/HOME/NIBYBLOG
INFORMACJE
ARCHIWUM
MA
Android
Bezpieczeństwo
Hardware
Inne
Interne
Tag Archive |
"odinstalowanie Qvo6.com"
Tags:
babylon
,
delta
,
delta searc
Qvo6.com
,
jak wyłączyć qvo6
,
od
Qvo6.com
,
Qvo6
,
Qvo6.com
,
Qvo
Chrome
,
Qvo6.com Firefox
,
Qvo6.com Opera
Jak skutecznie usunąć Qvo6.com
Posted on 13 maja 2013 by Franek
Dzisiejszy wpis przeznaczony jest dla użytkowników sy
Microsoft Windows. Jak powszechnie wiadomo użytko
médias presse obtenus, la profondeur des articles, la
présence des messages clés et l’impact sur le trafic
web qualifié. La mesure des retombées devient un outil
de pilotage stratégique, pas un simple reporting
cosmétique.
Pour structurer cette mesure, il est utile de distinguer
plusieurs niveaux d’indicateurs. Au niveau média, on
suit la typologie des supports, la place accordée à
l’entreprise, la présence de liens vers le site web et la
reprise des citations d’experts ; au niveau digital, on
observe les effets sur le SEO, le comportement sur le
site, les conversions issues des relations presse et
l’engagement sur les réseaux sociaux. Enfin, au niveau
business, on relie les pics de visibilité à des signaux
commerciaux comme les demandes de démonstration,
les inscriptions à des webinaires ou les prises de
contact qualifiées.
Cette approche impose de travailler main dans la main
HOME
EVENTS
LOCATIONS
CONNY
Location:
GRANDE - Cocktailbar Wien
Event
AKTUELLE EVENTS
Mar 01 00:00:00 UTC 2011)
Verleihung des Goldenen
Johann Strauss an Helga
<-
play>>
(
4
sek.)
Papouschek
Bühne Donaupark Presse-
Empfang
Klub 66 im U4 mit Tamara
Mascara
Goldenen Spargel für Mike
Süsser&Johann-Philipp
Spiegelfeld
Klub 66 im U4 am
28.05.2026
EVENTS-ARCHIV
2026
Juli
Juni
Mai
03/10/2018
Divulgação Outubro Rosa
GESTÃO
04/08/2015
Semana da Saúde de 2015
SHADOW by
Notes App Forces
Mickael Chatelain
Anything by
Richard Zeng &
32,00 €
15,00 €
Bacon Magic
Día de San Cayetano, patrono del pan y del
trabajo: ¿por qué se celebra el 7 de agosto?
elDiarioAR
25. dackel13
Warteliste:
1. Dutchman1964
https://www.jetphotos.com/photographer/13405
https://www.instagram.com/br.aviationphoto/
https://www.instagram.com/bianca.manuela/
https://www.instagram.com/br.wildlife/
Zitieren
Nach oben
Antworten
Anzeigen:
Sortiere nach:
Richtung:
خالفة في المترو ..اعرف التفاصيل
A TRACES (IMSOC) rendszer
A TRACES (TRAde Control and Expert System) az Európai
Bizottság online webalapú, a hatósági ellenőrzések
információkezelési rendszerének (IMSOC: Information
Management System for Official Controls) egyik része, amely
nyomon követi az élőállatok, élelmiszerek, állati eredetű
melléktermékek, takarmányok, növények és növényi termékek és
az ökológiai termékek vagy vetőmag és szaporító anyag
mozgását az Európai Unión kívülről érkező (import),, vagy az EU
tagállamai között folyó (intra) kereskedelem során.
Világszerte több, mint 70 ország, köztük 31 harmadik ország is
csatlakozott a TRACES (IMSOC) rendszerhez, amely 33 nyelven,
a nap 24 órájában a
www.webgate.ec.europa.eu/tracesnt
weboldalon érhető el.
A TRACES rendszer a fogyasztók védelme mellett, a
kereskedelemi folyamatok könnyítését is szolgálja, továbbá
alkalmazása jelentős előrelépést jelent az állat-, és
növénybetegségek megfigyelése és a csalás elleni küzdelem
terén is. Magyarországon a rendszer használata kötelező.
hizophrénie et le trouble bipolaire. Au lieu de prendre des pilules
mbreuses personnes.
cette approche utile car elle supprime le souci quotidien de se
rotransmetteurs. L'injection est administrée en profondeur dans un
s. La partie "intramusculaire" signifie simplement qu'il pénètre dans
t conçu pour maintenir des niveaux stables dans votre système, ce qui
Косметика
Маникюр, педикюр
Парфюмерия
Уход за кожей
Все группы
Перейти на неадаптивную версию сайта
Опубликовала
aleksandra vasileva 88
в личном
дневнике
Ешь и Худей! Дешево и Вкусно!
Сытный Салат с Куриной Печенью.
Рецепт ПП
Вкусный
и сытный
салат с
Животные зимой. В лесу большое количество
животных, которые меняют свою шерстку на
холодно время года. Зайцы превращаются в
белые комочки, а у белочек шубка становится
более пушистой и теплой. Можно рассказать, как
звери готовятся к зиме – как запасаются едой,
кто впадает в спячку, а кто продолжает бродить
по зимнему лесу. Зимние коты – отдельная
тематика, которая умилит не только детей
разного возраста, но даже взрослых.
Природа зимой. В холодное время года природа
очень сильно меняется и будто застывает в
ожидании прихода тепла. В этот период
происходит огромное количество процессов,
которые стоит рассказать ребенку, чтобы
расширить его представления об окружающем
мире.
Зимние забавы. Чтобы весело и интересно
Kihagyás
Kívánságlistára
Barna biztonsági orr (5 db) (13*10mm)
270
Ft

= = =

(YOUR GOAL)
What lines in the entries above hold "instagram"? Copy every one.

(EXERCISE RESPONSE)
https://www.instagram.com/br.aviationphoto/
https://www.instagram.com/bianca.manuela/
https://www.instagram.com/br.wildlife/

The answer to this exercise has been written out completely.